_WORK REQUIRED:_ Below are the records; restate word for word the lines from the first through the one containing "Page size: 1275x1650.", and only those.

[Data extracted from a collection]

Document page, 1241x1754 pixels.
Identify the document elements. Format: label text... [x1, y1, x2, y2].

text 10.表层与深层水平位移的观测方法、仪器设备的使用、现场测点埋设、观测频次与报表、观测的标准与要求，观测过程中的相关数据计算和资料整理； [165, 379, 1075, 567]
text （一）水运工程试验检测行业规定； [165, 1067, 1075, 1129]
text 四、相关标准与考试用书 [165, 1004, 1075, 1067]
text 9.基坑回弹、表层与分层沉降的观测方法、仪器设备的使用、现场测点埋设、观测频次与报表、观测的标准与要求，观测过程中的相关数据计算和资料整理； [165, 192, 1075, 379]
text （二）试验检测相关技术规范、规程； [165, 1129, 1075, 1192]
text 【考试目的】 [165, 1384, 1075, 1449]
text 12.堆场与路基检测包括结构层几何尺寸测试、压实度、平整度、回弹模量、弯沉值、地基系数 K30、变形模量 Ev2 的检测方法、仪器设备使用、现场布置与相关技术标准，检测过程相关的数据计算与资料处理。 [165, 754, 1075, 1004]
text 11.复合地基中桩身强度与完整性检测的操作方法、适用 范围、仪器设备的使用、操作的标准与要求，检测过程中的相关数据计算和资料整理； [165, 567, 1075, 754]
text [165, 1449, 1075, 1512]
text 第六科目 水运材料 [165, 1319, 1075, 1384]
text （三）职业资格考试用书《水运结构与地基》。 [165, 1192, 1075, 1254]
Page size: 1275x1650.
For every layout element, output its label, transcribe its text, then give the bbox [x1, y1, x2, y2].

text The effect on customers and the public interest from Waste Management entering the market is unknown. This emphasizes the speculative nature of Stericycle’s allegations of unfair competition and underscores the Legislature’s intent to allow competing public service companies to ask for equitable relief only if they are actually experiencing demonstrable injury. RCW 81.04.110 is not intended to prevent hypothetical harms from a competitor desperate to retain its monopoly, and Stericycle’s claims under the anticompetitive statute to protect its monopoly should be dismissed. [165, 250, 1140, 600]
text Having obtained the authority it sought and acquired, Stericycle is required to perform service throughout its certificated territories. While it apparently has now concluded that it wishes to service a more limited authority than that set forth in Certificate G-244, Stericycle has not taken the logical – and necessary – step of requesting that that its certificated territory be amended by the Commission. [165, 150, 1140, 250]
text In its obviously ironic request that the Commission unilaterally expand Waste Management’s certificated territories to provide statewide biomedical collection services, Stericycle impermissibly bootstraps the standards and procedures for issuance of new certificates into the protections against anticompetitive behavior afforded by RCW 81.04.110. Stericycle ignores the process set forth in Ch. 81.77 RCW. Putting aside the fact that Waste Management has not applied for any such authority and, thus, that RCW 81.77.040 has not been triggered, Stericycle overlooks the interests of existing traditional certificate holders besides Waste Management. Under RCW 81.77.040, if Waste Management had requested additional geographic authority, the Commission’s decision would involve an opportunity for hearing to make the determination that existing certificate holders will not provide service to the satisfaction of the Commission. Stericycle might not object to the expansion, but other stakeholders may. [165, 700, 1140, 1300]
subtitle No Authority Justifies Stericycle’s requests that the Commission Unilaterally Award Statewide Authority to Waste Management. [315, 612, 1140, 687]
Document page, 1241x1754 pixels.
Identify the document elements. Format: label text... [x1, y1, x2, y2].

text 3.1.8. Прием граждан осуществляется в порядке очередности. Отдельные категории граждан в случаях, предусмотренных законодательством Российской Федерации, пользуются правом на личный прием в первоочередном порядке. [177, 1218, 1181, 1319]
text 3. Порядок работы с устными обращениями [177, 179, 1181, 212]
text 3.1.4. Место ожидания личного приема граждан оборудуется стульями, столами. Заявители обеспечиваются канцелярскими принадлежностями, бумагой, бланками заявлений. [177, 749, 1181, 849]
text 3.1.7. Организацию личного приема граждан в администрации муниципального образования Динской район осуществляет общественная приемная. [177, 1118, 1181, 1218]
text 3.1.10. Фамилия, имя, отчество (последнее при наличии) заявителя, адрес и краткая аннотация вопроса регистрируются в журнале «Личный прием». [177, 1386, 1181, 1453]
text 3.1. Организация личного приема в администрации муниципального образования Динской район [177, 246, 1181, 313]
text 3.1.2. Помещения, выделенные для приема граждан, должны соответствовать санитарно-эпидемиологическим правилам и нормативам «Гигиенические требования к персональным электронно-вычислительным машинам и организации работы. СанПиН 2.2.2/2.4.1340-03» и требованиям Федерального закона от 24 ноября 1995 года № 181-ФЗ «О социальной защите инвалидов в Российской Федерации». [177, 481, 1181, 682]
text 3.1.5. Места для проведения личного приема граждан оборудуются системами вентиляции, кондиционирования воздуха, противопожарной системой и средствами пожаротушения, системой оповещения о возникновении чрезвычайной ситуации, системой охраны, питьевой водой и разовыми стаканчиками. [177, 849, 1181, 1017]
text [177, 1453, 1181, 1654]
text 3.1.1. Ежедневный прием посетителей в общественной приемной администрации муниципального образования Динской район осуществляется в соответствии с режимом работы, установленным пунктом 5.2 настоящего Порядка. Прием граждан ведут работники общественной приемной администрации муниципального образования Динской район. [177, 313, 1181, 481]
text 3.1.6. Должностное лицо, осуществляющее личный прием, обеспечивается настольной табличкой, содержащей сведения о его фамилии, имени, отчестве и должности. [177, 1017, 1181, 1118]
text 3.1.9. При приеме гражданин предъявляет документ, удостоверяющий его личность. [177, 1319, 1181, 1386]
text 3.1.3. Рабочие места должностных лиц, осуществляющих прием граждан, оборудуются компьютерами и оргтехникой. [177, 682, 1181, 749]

_OUTPUT BELOW:_
Document page, 1241x1754 pixels.
Identify the document elements. Format: label text... [x1, y1, x2, y2].

text 10.表层与深层水平位移的观测方法、仪器设备的使用、现场测点埋设、观测频次与报表、观测的标准与要求，观测过程中的相关数据计算和资料整理； [165, 379, 1075, 567]
text （一）水运工程试验检测行业规定； [165, 1067, 1075, 1129]
text 四、相关标准与考试用书 [165, 1004, 1075, 1067]
text 9.基坑回弹、表层与分层沉降的观测方法、仪器设备的使用、现场测点埋设、观测频次与报表、观测的标准与要求，观测过程中的相关数据计算和资料整理； [165, 192, 1075, 379]
text （二）试验检测相关技术规范、规程； [165, 1129, 1075, 1192]
text 【考试目的】 [165, 1384, 1075, 1449]
text 12.堆场与路基检测包括结构层几何尺寸测试、压实度、平整度、回弹模量、弯沉值、地基系数 K30、变形模量 Ev2 的检测方法、仪器设备使用、现场布置与相关技术标准，检测过程相关的数据计算与资料处理。 [165, 754, 1075, 1004]
text 11.复合地基中桩身强度与完整性检测的操作方法、适用 范围、仪器设备的使用、操作的标准与要求，检测过程中的相关数据计算和资料整理； [165, 567, 1075, 754]
text [165, 1449, 1075, 1512]
text 第六科目 水运材料 [165, 1319, 1075, 1384]
text （三）职业资格考试用书《水运结构与地基》。 [165, 1192, 1075, 1254]
Page size: 1275x1650.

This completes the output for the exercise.